Scott is a graduate student studying network errors on LANL's Trinity supercomputer. While obtaining his BS in Computer Science with a minor in Applied Mathematics from Coastal Carolina University, Scott worked on various projects for the USRC, ranging from fault injection studies with F-SEFI to analyzing ECC of interest to the team. In the fall, Scott will begin the direct PhD track at The Ohio State University.
PhD Student, Computer Science, North Carolina State University
Abida will be a PhD student at North Carolina State University in computer science. She has a bachelor's degree in mathematics from Carnegie Mellon University and a master's degree in computer science from Georgia Tech.During her time at USRC, Abida will help with the project Latent Anomaly Detection for Supercomputing System Performance.

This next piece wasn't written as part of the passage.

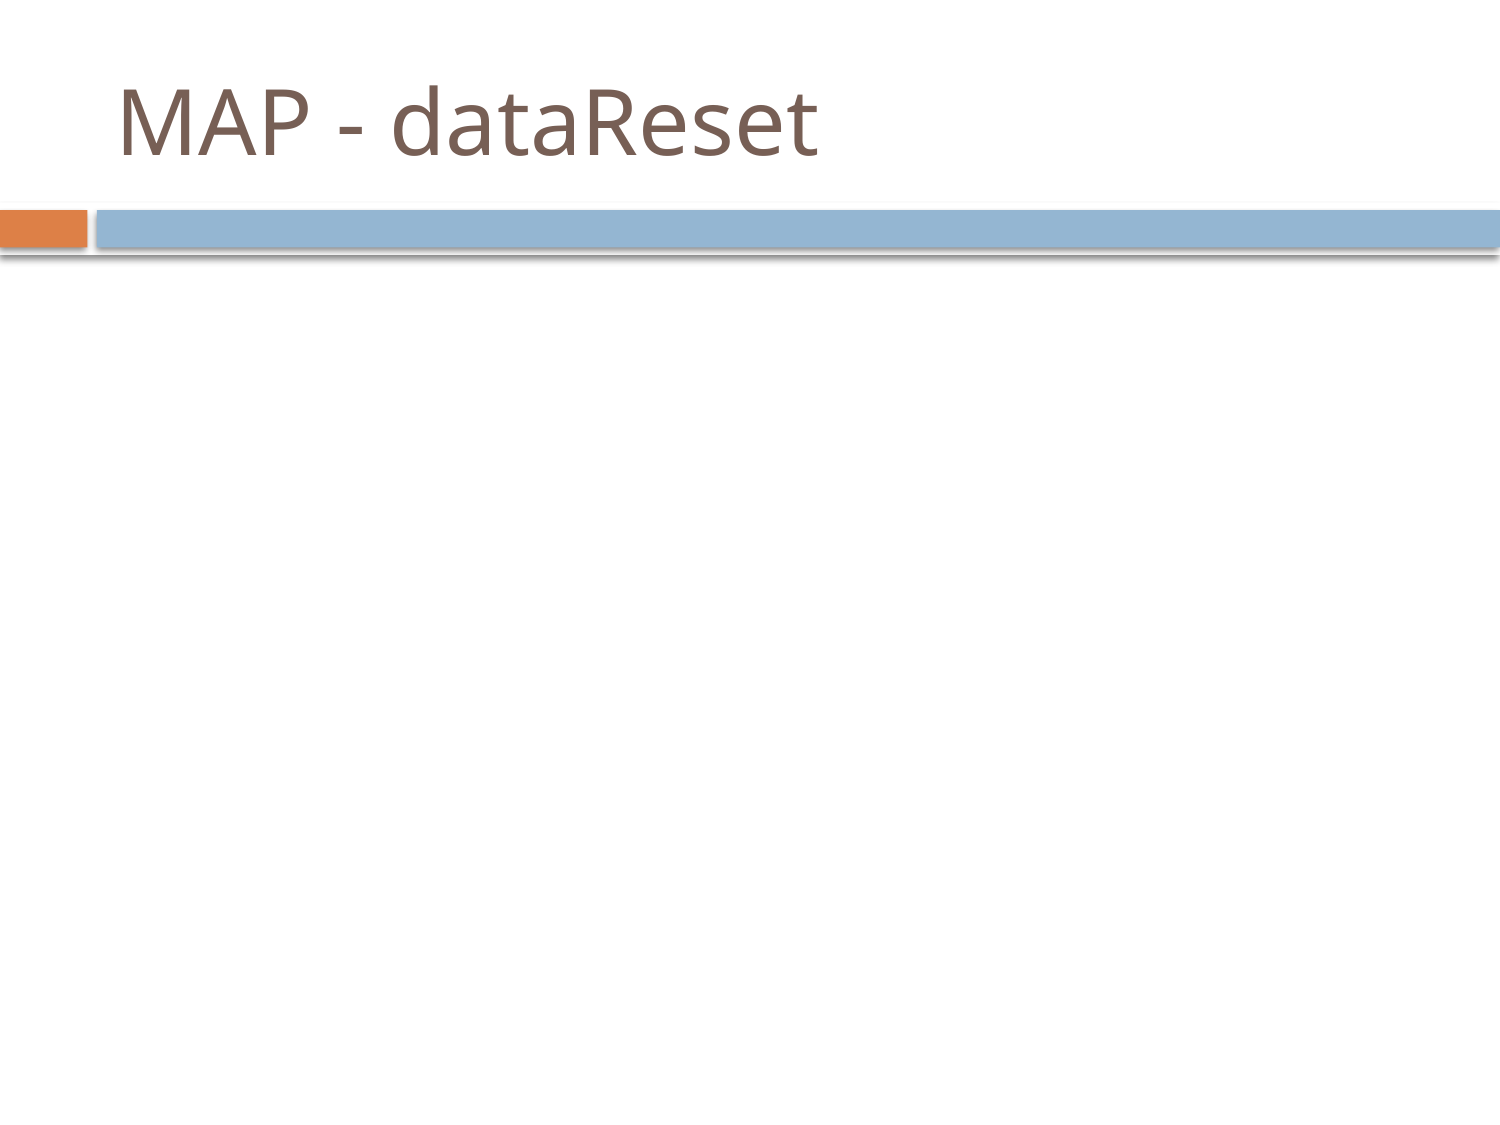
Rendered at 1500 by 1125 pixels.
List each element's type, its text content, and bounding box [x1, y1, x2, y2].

title MAP - dataReset [100, 37, 1438, 200]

Alexandra is working on a bachelors degree in Computer Science and Mathematics at Rollins College. At the USRC she is working on creating a model of system logs from high performance computers. The model will later be used in anomaly detection.

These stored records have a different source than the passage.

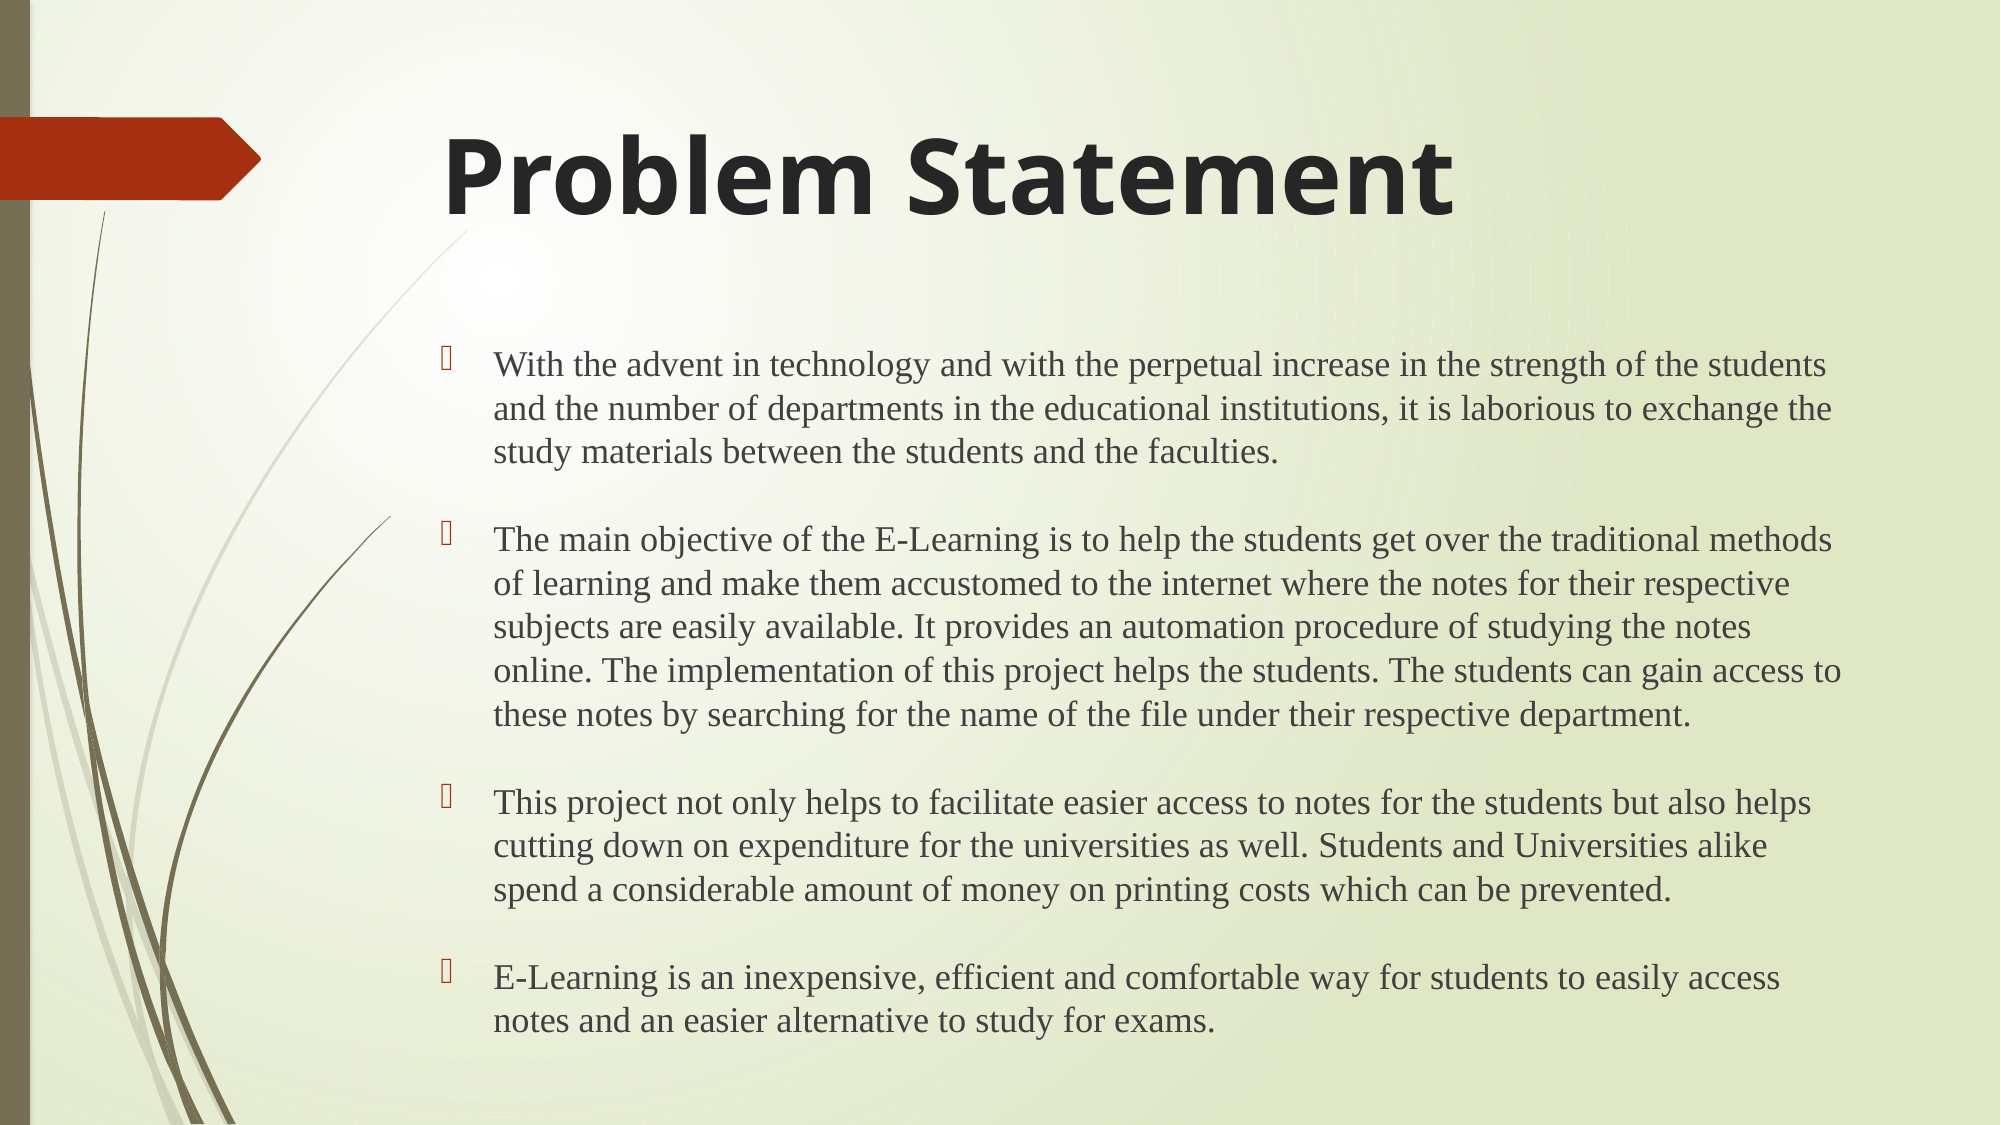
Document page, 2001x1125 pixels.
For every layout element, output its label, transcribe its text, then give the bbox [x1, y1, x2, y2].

title Problem Statement [425, 102, 1888, 293]
list With the advent in technology and with the perpetual increase in the strength of the students and the number of departments in the educational institutions, it is laborious to exchange the study materials between the students and the faculties. The main objective of the E-Learning is to help the students get over the traditional methods of learning and make them accustomed to the internet where the notes for their respective subjects are easily available. It provides an automation procedure of studying the notes online. The implementation of this project helps the students. The students can gain access to these notes by searching for the name of the file under their respective department. This project not only helps to facilitate easier access to notes for the students but also helps cutting down on expenditure for the universities as well. Students and Universities alike spend a considerable amount of money on printing costs which can be prevented. E-Learning is an inexpensive, efficient and comfortable way for students to easily access notes and an easier alternative to study for exams. [425, 293, 1888, 1055]
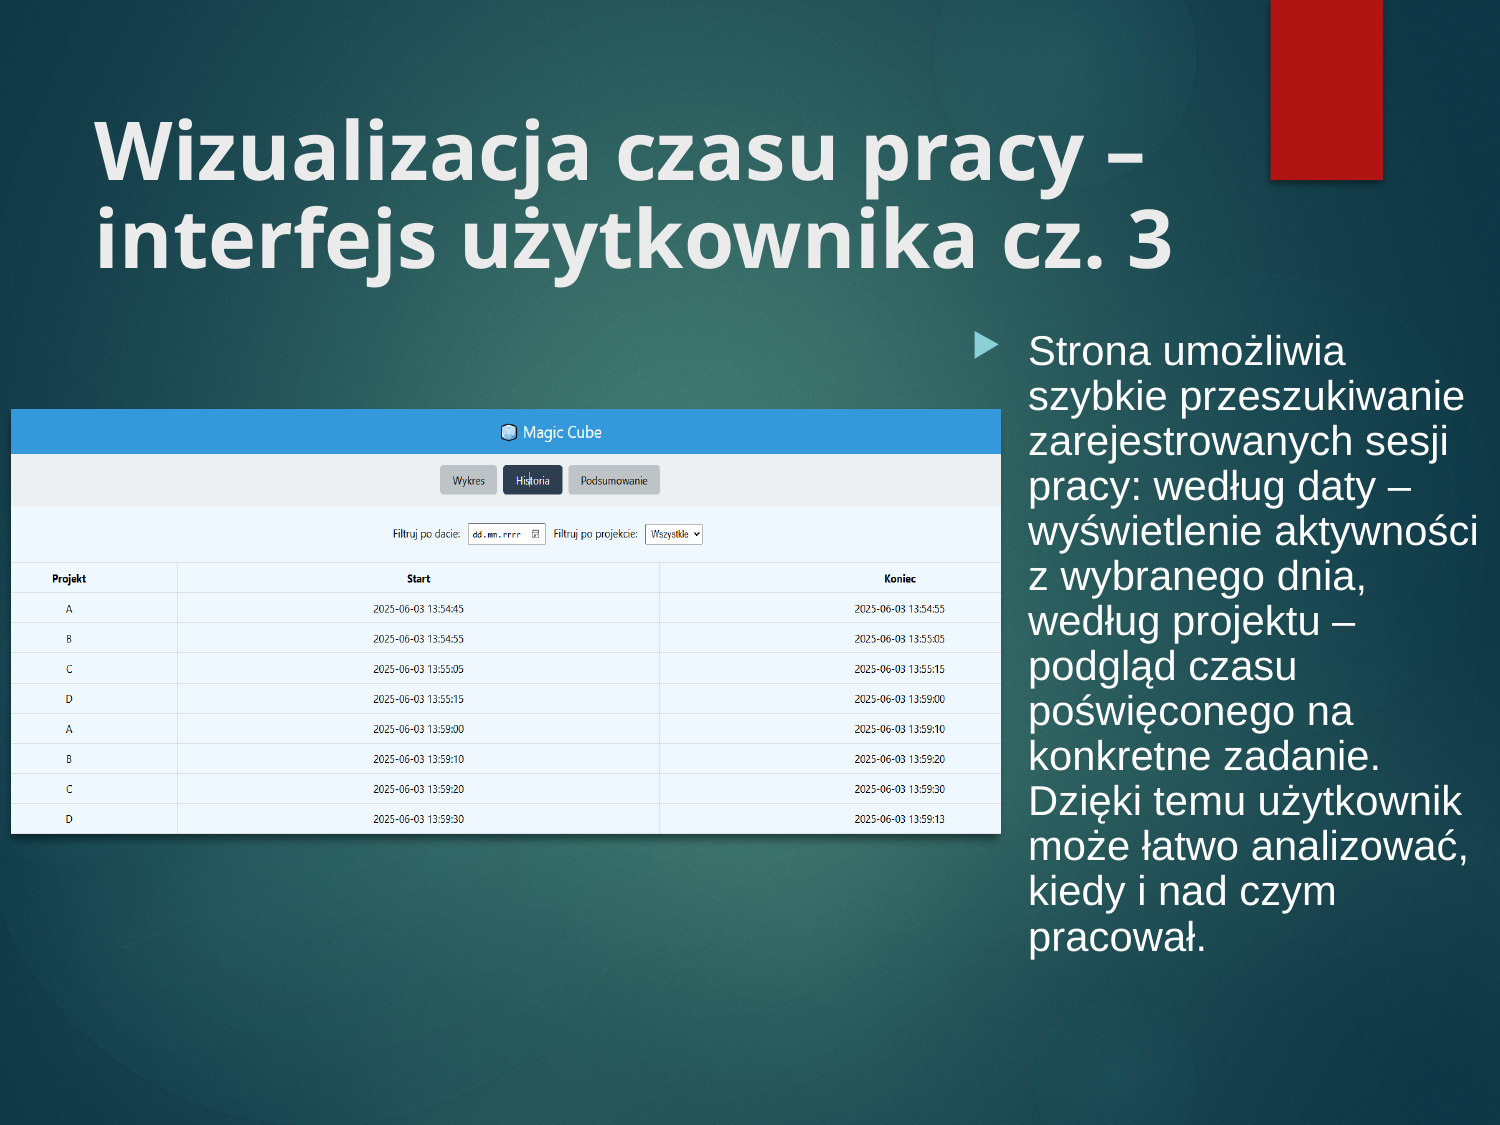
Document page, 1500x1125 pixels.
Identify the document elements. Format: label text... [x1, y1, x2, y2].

Rusty graduated with his B.S. in computer science from the School of Computing at Clemson University in May 2016. He will begin pursuing his masters of Computer Science at Clemson University in Fall 2016. Rusty has been working with the USRC since the summer of 2014. His initial work was with Dr. Nathan DeBardeleben and Dr. William Jones concerning Algorithmic-Based Fault Tolerant Matrix Multiplication. His current work is focused on quantifying the resiliency of Algorithmic-Based Fault Tolerant Fast Fourier Transforms and creating an interface for the F-SEFI fault injector. His research interests include High Performance Computing, Operating Systems, and Resilience/Fault tolerance.
Ashley is currently a PhD student studying Computer Science at New Mexico State University. She has a BS and MS in Electrical Engineering also from NMSU. Her research is on multivariate time series prediction and segmentation. At USRC she is working on on an anomaly detection project focused on detecting anomalies in energy data.
In case you are wondering, USRC has been around since roughly 2010. While we will try and put some of that older content onto this page over time, generally we will focus on USRC from this point forward.